EXERCISE PROMPT >> Begin at the line below that has "vfov_deg: 7.2" and stop after the line that has "focal_mm: 66". Please restate only those lines, word for word.

MATERIAL TO PROCESS >>
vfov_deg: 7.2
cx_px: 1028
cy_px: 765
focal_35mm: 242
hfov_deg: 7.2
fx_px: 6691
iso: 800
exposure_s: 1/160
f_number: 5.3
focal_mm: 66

---

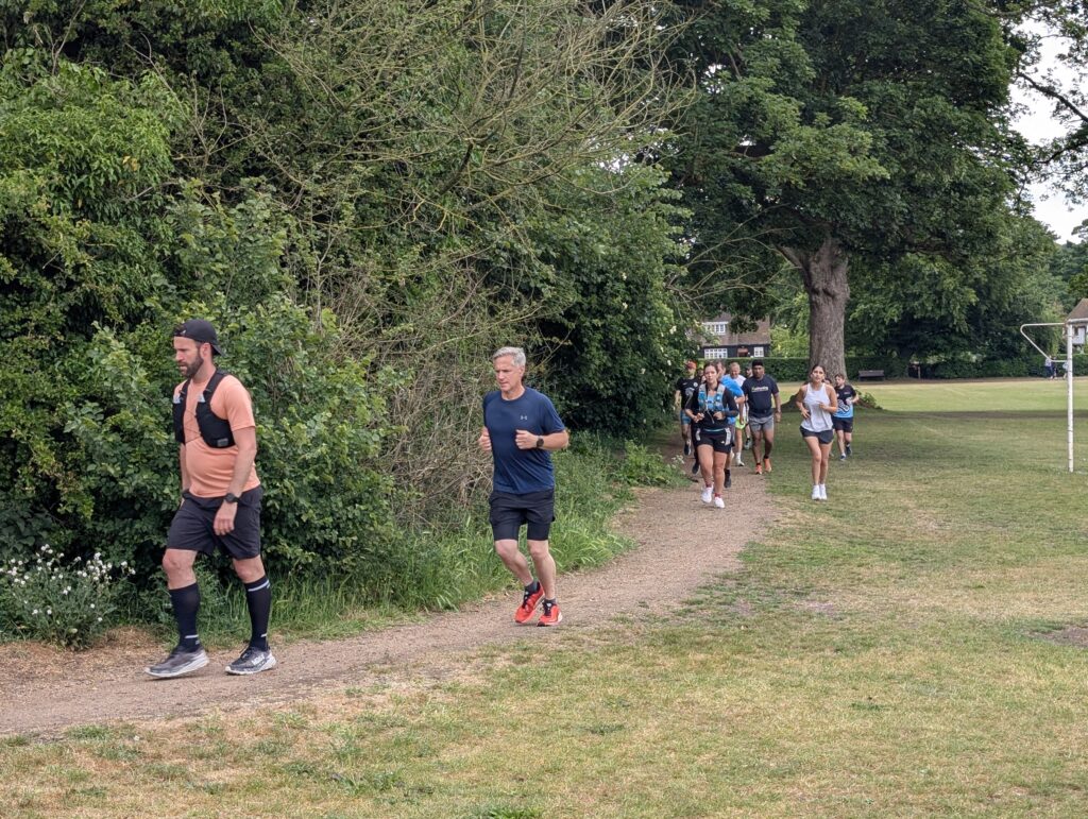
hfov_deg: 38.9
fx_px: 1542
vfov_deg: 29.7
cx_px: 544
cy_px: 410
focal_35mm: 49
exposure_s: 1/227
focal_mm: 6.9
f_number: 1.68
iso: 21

==

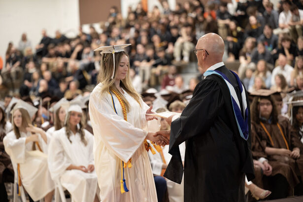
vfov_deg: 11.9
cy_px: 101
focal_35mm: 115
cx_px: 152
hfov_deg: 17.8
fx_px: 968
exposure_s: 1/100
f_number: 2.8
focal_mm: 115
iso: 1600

FINAL ANSWER >>
vfov_deg: 7.2
cx_px: 1028
cy_px: 765
focal_35mm: 242
hfov_deg: 7.2
fx_px: 6691
iso: 800
exposure_s: 1/160
f_number: 5.3
focal_mm: 66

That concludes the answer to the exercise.